A worker in a sisal factory in Tanga Region. More sisal producing companies are venturing into power production. (File photo)
The Kenyan company, which is buying out the rest of REA Vipingo
Plantations Limited, plans to use waste from sisal to make methane that
can generate electricity, Director Richard Robinow said in an interview
recently in Nairobi, Kenya. It may then sell that power into the
country’s national grid, he said.
“The problem we have today with the current business is its limit
on its growth,” he said. “It’s a good business, but it can only grow to a
certain level.”
In Tanzania, one of the biggest producer of the cash crop, Katani
Limited of Tanga has already taken into various projects, beside power
production which come from waste.

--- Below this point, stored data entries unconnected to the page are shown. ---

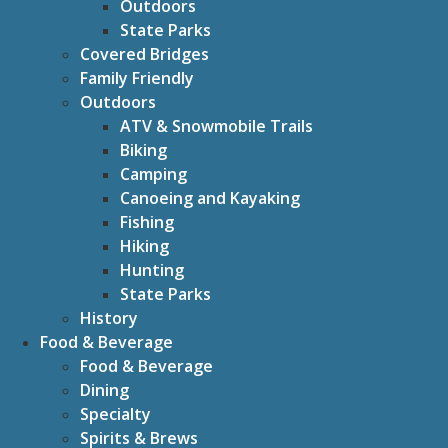
Outdoors
State Parks
Covered Bridges
Family Friendly
Outdoors
ATV & Snowmobile Trails
Biking
Camping
Canoeing and Kayaking
Fishing
Hiking
Hunting
State Parks
History
Food & Beverage
Food & Beverage
Dining
Specialty
Spirits & Brews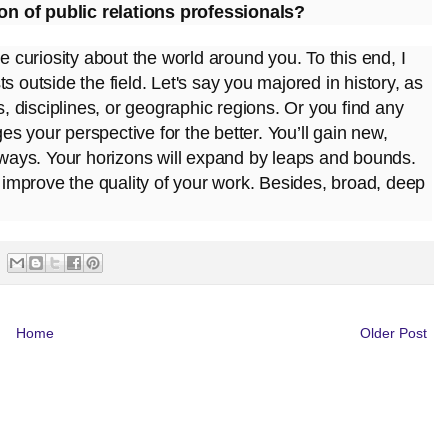
on of public relations professionals?
e curiosity about the world around you. To this end, I
sts outside the field. Let's say you majored in history, as
s, disciplines, or geographic regions. Or you find any
s your perspective for the better. You’ll gain new,
w ways. Your horizons will expand by leaps and bounds.
u improve the quality of your work. Besides, broad, deep
Home
Older Post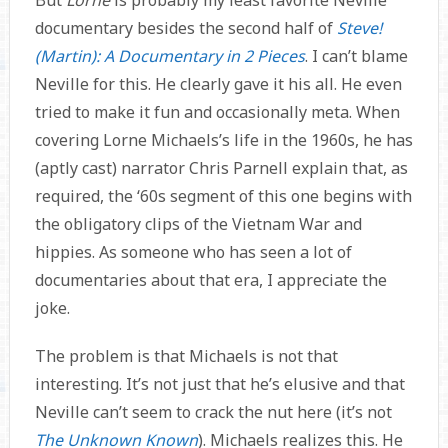
documentary besides the second half of
Steve!
(Martin): A Documentary in 2 Pieces
. I can’t blame
Neville for this. He clearly gave it his all. He even
tried to make it fun and occasionally meta. When
covering Lorne Michaels’s life in the 1960s, he has
(aptly cast) narrator Chris Parnell explain that, as
required, the ‘60s segment of this one begins with
the obligatory clips of the Vietnam War and
hippies. As someone who has seen a lot of
documentaries about that era, I appreciate the
joke.
The problem is that Michaels is not that
interesting. It’s not just that he’s elusive and that
Neville can’t seem to crack the nut here (it’s not
The Unknown Known
). Michaels realizes this. He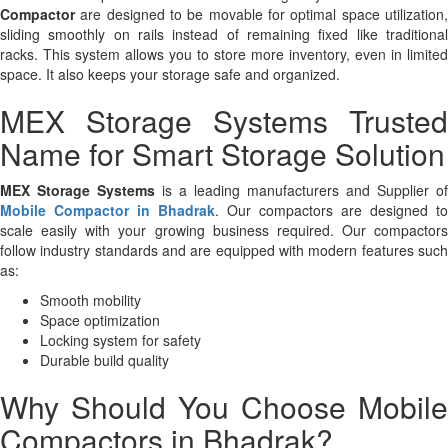
Compactor
are designed to be movable for optimal space utilization,
sliding smoothly on rails instead of remaining fixed like traditional
racks. This system allows you to store more inventory, even in limited
space. It also keeps your storage safe and organized.
MEX Storage Systems Trusted
Name for Smart Storage Solution
MEX Storage Systems
is a leading manufacturers and Supplier of
Mobile Compactor in Bhadrak
. Our compactors are designed to
scale easily with your growing business required. Our compactors
follow industry standards and are equipped with modern features such
as:
Smooth mobility
Space optimization
Locking system for safety
Durable build quality
Why Should You Choose Mobile
Compactors in Bhadrak?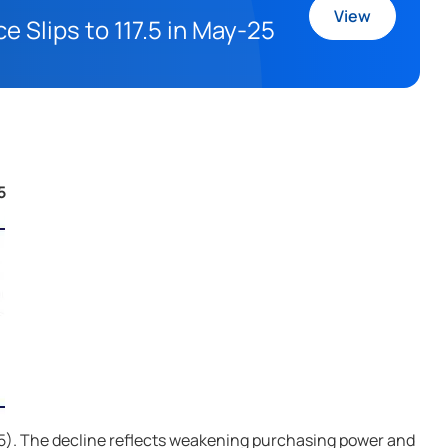
View
 Slips to 117.5 in May-25
5
r-25). The decline reflects weakening purchasing power and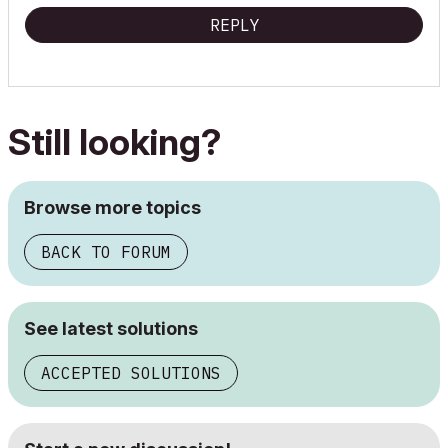
REPLY
Still looking?
Browse more topics
BACK TO FORUM
See latest solutions
ACCEPTED SOLUTIONS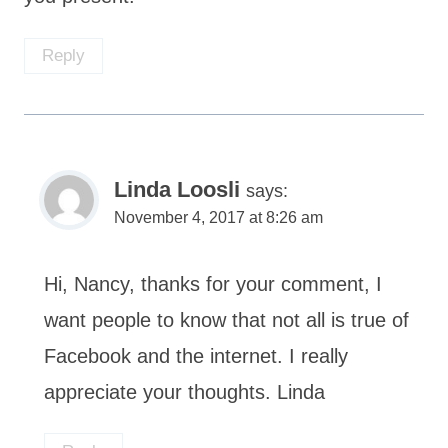
Reply
Linda Loosli
says:
November 4, 2017 at 8:26 am
Hi, Nancy, thanks for your comment, I
want people to know that not all is true of
Facebook and the internet. I really
appreciate your thoughts. Linda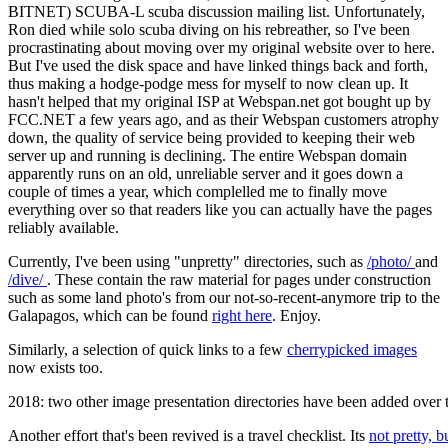
BITNET) SCUBA-L scuba discussion mailing list. Unfortunately,
Ron died while solo scuba diving on his rebreather, so I've been
procrastinating about moving over my original website over to here.
But I've used the disk space and have linked things back and forth,
thus making a hodge-podge mess for myself to now clean up. It
hasn't helped that my original ISP at Webspan.net got bought up by
FCC.NET a few years ago, and as their Webspan customers atrophy
down, the quality of service being provided to keeping their web
server up and running is declining. The entire Webspan domain
apparently runs on an old, unreliable server and it goes down a
couple of times a year, which complelled me to finally move
everything over so that readers like you can actually have the pages
reliably available.
Currently, I've been using "unpretty" directories, such as
/photo/
and
/dive/
. These contain the raw material for pages under construction
such as some land photo's from our not-so-recent-anymore trip to the
Galapagos, which can be found
right here
. Enjoy.
Similarly, a selection of quick links to a few
cherrypicked images
now exists too.
2018: two other image presentation directories have been added over ti
Another effort that's been revived is a travel checklist. Its
not pretty, b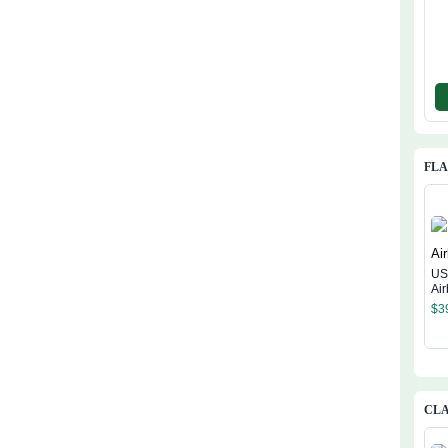
FL
US
Ai
$
3
CLA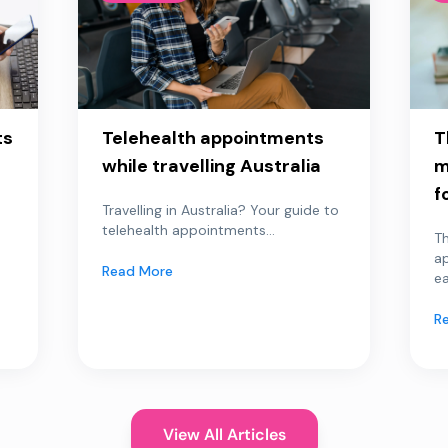
ts
Telehealth appointments
T
while travelling Australia
m
f
Travelling in Australia? Your guide to
telehealth appointments...
Th
a
Read More
ea
R
View All Articles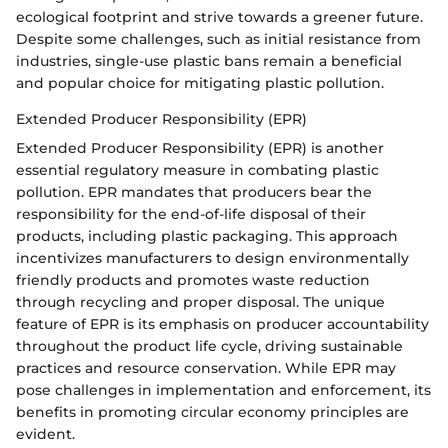
ecological footprint and strive towards a greener future.
Despite some challenges, such as initial resistance from
industries, single-use plastic bans remain a beneficial
and popular choice for mitigating plastic pollution.
Extended Producer Responsibility (EPR)
Extended Producer Responsibility (EPR) is another
essential regulatory measure in combating plastic
pollution. EPR mandates that producers bear the
responsibility for the end-of-life disposal of their
products, including plastic packaging. This approach
incentivizes manufacturers to design environmentally
friendly products and promotes waste reduction
through recycling and proper disposal. The unique
feature of EPR is its emphasis on producer accountability
throughout the product life cycle, driving sustainable
practices and resource conservation. While EPR may
pose challenges in implementation and enforcement, its
benefits in promoting circular economy principles are
evident.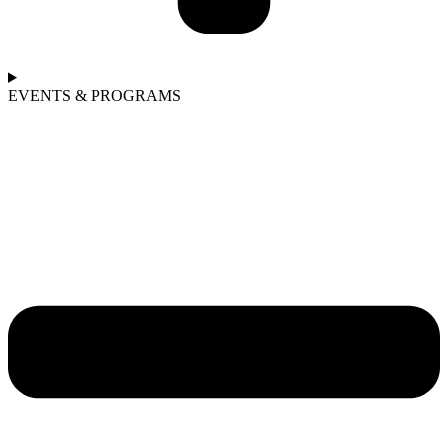
EVENTS & PROGRAMS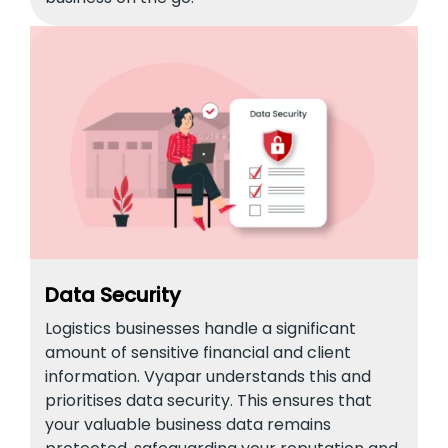
Data Security
Logistics businesses handle a significant
amount of sensitive financial and client
information. Vyapar understands this and
prioritises data security. This ensures that
your valuable business data remains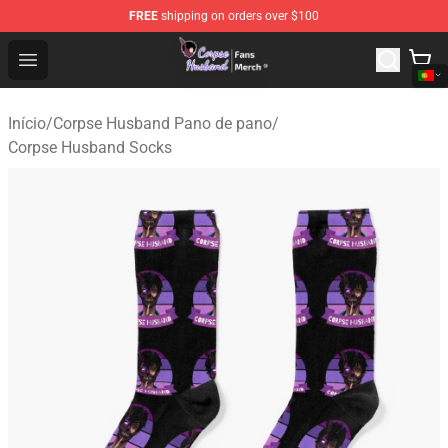
FREE
shipping on orders over $100
Corpse Husband Store - Official Corpse Husband Merch
Open menu
Início
/
Corpse Husband Pano de pano
/
Corpse Husband Socks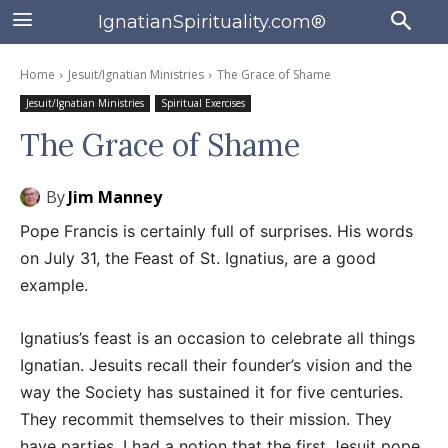
IgnatianSpirituality.com®
Home
Jesuit/Ignatian Ministries
The Grace of Shame
Jesuit/Ignatian Ministries
Spiritual Exercises
The Grace of Shame
By
Jim Manney
Pope Francis is certainly full of surprises. His words
on July 31, the Feast of St. Ignatius, are a good
example.
Ignatius’s feast is an occasion to celebrate all things
Ignatian. Jesuits recall their founder’s vision and the
way the Society has sustained it for five centuries.
They recommit themselves to their mission. They
have parties. I had a notion that the first Jesuit pope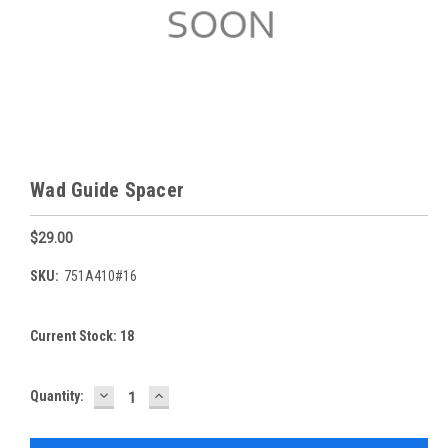
Wad Guide Spacer
$29.00
SKU:
751A410#16
Current Stock:
18
DECREASE
INCREASE
Quantity:
QUANTITY:
QUANTITY: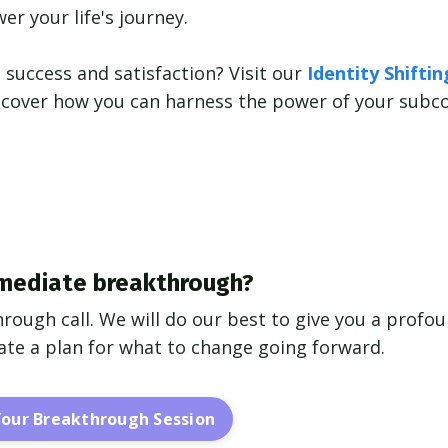
r your life's journey.
 success and satisfaction? Visit our
Identity Shifti
iscover how you can harness the power of your subc
mediate breakthrough?
hrough call. We will do our best to give you a profo
reate a plan for what to change going forward.
Your Breakthrough Session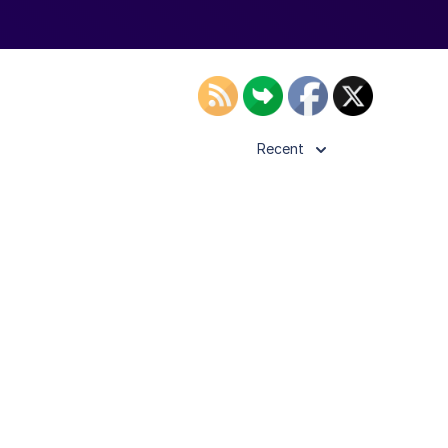
Recent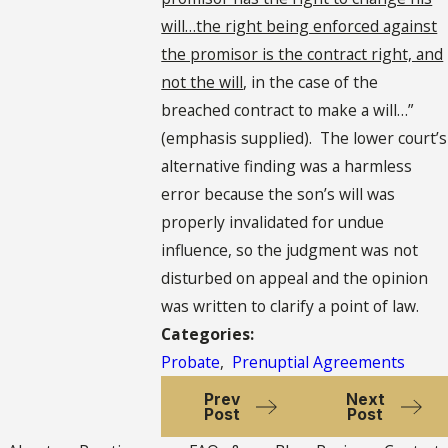
will…the right being enforced against
the promisor is the contract right, and
not the will
, in the case of the
breached contract to make a will…”
(emphasis supplied). The lower court’s
alternative finding was a harmless
error because the son’s will was
properly invalidated for undue
influence, so the judgment was not
disturbed on appeal and the opinion
was written to clarify a point of law.
Categories:
Probate
,
Prenuptial Agreements
Prev
Next
Post
Post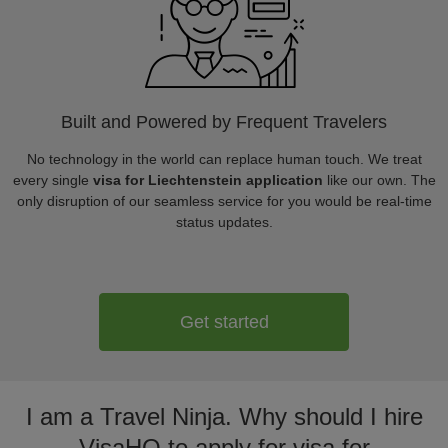
Built and Powered by Frequent Travelers
No technology in the world can replace human touch. We treat
every single
visa for Liechtenstein application
like our own. The
only disruption of our seamless service for you would be real-time
status updates.
Get started
I am a Travel Ninja. Why should I hire
VisaHQ to apply for visa for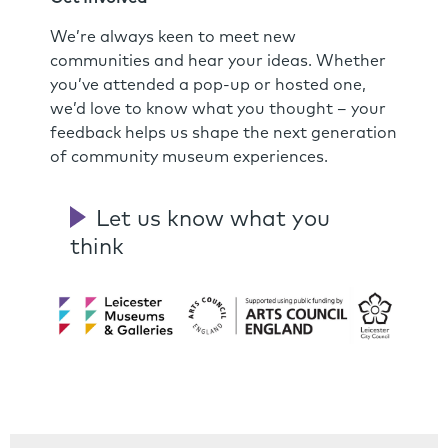
We’re always keen to meet new
communities and hear your ideas. Whether
you’ve attended a pop-up or hosted one,
we’d love to know what you thought – your
feedback helps us shape the next generation
of community museum experiences.
Let us know what you
think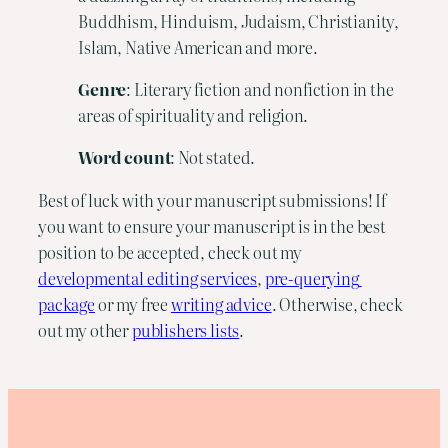
Buddhism, Hinduism, Judaism, Christianity,
Islam, Native American and more.
Genre
: Literary fiction and nonfiction in the
areas of spirituality and religion.
Word count
: Not stated.
Best of luck with your manuscript submissions! If 
you want to ensure your manuscript is in the best 
position to be accepted, check out my 
developmental editing services
, 
pre-querying 
package
 or my free 
writing advice
. Otherwise, check 
out my other 
publishers lists
.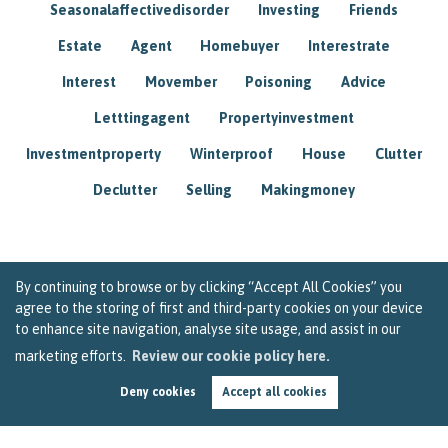
Seasonalaffectivedisorder
Investing
Friends
Estate
Agent
Homebuyer
Interestrate
Interest
Movember
Poisoning
Advice
Letttingagent
Propertyinvestment
Investmentproperty
Winterproof
House
Clutter
Declutter
Selling
Makingmoney
By continuing to browse or by clicking “Accept All Cookies” you
agree to the storing of first and third-party cookies on your device
to enhance site navigation, analyse site usage, and assist in our
marketing efforts.
Review our cookie policy here.
Deny cookies
Accept all cookies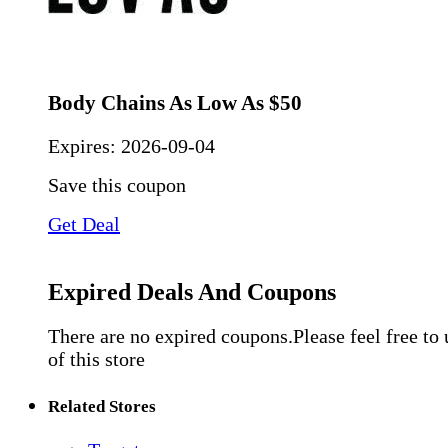
Body Chains As Low As $50
Expires:
2026-09-04
Save this coupon
Get Deal
Expired Deals And Coupons
There are no expired coupons.Please feel free to
of this store
Related Stores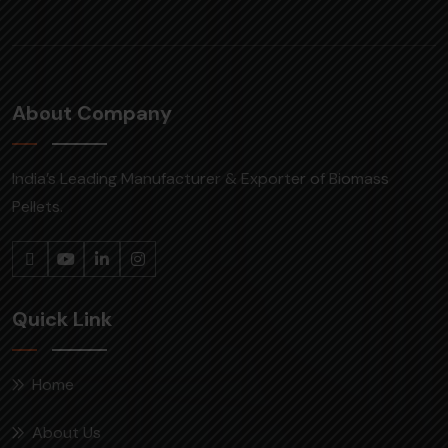
About Company
India’s Leading Manufacturer & Exporter of Biomass
Pellets.
Quick Link
Home
About Us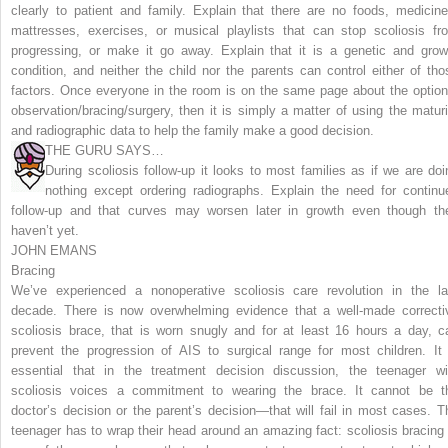
clearly to patient and family. Explain that there are no foods, medicine
mattresses, exercises, or musical playlists that can stop scoliosis fr
progressing, or make it go away. Explain that it is a genetic and grow
condition, and neither the child nor the parents can control either of tho
factors. Once everyone in the room is on the same page about the option
observation/bracing/surgery, then it is simply a matter of using the maturi
and radiographic data to help the family make a good decision.
THE GURU SAYS…
During scoliosis follow-up it looks to most families as if we are doi
nothing except ordering radiographs. Explain the need for continu
follow-up and that curves may worsen later in growth even though th
haven’t yet.
JOHN EMANS
Bracing
We’ve experienced a nonoperative scoliosis care revolution in the la
decade. There is now overwhelming evidence that a well-made correcti
scoliosis brace, that is worn snugly and for at least 16 hours a day, c
prevent the progression of AIS to surgical range for most children. It 
essential that in the treatment decision discussion, the teenager wi
scoliosis voices a commitment to wearing the brace. It cannot be t
doctor’s decision or the parent’s decision—that will fail in most cases. T
teenager has to wrap their head around an amazing fact: scoliosis bracing 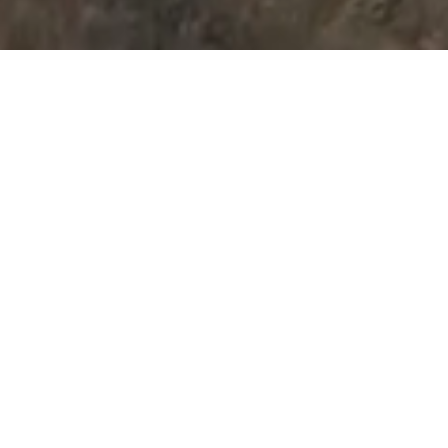
Rangitīkei - The way
life should be
Nau mai, haere mai, welcome to
unspoilt New Zealand. Rangitīkei, the
land of Adventure, Art & Scenery
like no other, where a lifetime of
memories are made and memorable
experiences happen.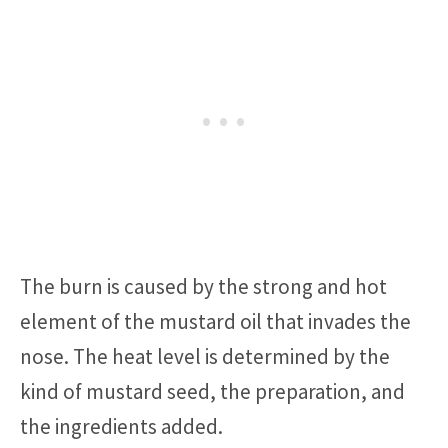
The burn is caused by the strong and hot
element of the mustard oil that invades the
nose. The heat level is determined by the
kind of mustard seed, the preparation, and
the ingredients added.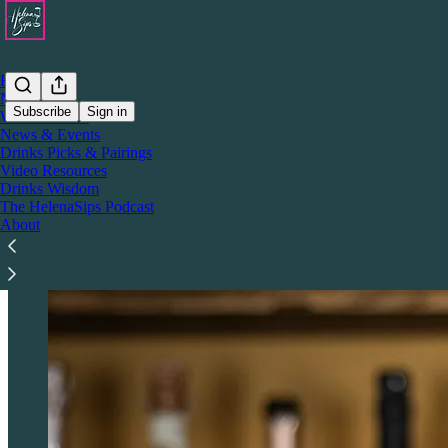
Home
Notes
Subscribe
Sign in
Wine Wisdom
News & Events
Drinks Picks & Pairings
Who & What is HelenaSips?
Video Resources
Drinks Wisdom
The HelenaSips Podcast
About
HelenaSips is a boutique, drinks media platform blending wine and spi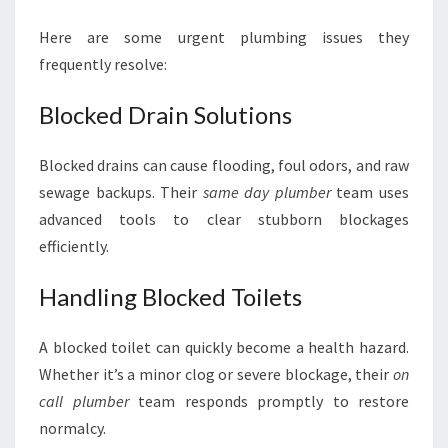
Here are some urgent plumbing issues they
frequently resolve:
Blocked Drain Solutions
Blocked drains can cause flooding, foul odors, and raw
sewage backups. Their
same day plumber
team uses
advanced tools to clear stubborn blockages
efficiently.
Handling Blocked Toilets
A blocked toilet can quickly become a health hazard.
Whether it’s a minor clog or severe blockage, their
on
call plumber
team responds promptly to restore
normalcy.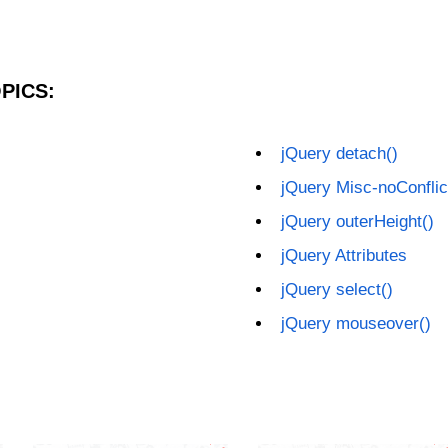
PICS:
jQuery detach()
jQuery Misc-noConflic
jQuery outerHeight()
jQuery Attributes
jQuery select()
jQuery mouseover()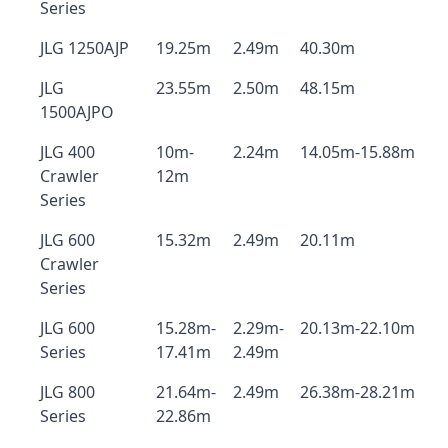
Series
JLG 1250AJP
19.25m
2.49m
40.30m
JLG
23.55m
2.50m
48.15m
1500AJPO
JLG 400
10m-
2.24m
14.05m-15.88m
Crawler
12m
Series
JLG 600
15.32m
2.49m
20.11m
Crawler
Series
JLG 600
15.28m-
2.29m-
20.13m-22.10m
Series
17.41m
2.49m
JLG 800
21.64m-
2.49m
26.38m-28.21m
Series
22.86m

It started with production of 500 MW.
The government of Kenya, with East Africa’s biggest economy, has a
programme to add 5,000 megawatts to the country’s current capacity of
1,664 megawatts by 2017. REA Vipingo operates two sisal estates in Kenya
that produce about 12,000 metric tons a year of the fiber, which is
used to make rope and dartboards.
REA Trading, which owns 57 percent of REA Vipingo, was until March
26 in a dispute with Centum Investments Ltd., Kenya’s biggest publicly
traded investment group, about taking over the producer.
The two settled their disagreement, with Centum withdrawing its
offer to buy the sisal company and acquiring 9,646 acres (3,904 ha) of
land in the coastal district of Vipingo as well as REA Vipingo’s
subsidiary Vipingo Estates Ltd. for 2.1bn/- (US$23m).
The RVP Minority Shareholders Association, which has 5,863 members,
is “disturbed by the preferential treatment of Centum Investments in
the acquisition of RVP by REA Trading,” Moses Mandu, the general
secretary of the body, said in an e-mailed response to questions March
30.
The association wants REA Trading to raise its offer price to 500/-
a share from 85/- now, and will refuse to pass resolutions at the April
28 annual general meeting, he said.
The REA Trading deal is “fair,” Robinow said.
“It’s not in my view detrimental to minority shareholders,” he
said. “We are selling land to Centum at what I believe is a very fair
price and I own 57 percent of the company. I have the most to lose if I
sell below the market price, and I have no intention of doing so.”
REA Vipingo shares have been suspended since Nov. 13, 2013, when REA Trading first offered to buy remaining investors’ holdings.